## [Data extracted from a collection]
_ _ _ _

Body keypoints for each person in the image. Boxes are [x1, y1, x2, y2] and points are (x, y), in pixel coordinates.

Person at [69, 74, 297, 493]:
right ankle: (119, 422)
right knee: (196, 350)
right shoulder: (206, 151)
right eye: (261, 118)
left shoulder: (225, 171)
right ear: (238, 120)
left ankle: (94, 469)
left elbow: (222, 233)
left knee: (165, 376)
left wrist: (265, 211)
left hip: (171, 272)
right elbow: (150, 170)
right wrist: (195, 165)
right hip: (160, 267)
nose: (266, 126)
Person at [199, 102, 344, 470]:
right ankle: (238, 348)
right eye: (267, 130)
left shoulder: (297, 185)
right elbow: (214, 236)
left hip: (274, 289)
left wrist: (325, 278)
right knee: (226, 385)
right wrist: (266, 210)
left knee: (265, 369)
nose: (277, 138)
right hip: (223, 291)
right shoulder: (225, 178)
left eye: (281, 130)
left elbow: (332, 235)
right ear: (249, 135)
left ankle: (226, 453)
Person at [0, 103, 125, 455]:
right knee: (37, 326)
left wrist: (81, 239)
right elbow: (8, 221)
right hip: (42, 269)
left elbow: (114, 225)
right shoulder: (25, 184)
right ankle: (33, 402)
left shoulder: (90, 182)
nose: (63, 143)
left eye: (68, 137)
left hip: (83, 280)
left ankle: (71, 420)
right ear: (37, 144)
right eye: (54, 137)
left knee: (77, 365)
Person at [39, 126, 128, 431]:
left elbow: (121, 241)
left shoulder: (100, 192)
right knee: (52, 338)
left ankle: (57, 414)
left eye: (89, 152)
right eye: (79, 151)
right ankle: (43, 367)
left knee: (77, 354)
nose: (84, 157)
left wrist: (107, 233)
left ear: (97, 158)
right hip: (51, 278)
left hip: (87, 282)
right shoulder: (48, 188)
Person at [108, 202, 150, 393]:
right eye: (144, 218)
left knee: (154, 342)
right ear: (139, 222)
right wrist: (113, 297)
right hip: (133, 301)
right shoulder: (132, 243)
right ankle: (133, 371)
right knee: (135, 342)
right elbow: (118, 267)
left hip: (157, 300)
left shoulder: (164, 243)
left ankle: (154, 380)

_ _ _ _

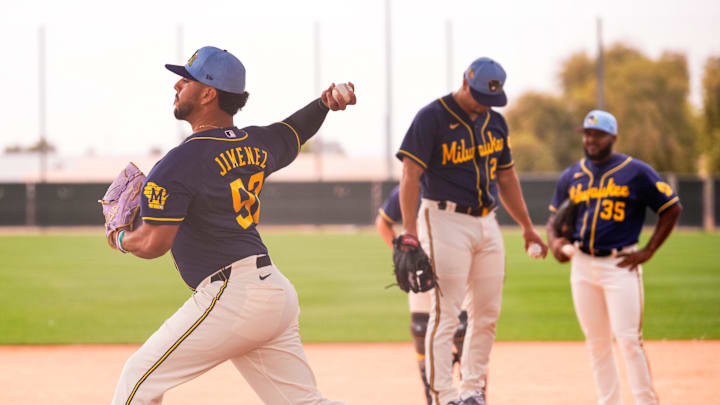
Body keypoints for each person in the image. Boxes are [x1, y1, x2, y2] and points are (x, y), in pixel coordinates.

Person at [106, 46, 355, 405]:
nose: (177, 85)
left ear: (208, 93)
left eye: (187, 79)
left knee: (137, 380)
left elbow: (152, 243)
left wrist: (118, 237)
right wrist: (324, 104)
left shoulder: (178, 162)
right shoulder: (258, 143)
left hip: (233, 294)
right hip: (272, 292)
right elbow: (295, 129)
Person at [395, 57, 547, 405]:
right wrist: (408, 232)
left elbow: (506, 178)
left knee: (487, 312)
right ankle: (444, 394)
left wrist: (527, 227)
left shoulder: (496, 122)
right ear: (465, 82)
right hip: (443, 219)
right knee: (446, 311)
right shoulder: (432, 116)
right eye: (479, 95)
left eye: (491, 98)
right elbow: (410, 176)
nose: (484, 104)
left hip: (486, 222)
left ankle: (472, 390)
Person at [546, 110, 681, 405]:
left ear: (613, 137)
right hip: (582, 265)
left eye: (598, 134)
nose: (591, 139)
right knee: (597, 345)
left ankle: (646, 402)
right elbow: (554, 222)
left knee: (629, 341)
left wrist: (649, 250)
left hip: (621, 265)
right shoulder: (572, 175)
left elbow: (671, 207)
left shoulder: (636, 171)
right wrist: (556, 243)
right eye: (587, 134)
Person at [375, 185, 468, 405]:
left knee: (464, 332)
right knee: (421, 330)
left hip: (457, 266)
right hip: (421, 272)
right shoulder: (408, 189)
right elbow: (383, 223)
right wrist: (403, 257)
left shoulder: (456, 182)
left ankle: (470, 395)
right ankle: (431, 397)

_ _ _ _

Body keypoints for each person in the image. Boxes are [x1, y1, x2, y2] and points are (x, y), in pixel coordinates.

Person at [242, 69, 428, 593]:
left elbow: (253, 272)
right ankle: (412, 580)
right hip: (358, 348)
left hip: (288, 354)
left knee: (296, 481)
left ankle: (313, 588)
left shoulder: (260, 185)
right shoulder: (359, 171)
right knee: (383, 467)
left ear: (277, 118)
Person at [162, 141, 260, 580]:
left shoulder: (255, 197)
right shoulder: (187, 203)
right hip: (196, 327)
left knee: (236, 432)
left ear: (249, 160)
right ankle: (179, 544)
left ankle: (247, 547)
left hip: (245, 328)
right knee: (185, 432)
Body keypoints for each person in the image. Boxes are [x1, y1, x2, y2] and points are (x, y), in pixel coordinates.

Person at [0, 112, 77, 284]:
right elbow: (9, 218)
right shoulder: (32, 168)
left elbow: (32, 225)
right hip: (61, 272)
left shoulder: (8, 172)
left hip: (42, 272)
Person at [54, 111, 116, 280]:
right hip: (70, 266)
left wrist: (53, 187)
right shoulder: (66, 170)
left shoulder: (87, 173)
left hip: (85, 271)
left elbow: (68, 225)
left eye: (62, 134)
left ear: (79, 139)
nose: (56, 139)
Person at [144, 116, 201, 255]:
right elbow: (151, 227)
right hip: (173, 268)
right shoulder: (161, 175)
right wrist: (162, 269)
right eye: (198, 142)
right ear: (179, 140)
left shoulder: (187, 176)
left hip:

_ _ _ _

## [What needs to be done]
Begin at the line above that has "right hip: (160, 267)" and stop after the line that has "right shoulder: (225, 178)", copying each line exactly and adding nothing else.

## [Your solution]
right hip: (160, 267)
nose: (266, 126)
Person at [199, 102, 344, 470]:
right ankle: (238, 348)
right eye: (267, 130)
left shoulder: (297, 185)
right elbow: (214, 236)
left hip: (274, 289)
left wrist: (325, 278)
right knee: (226, 385)
right wrist: (266, 210)
left knee: (265, 369)
nose: (277, 138)
right hip: (223, 291)
right shoulder: (225, 178)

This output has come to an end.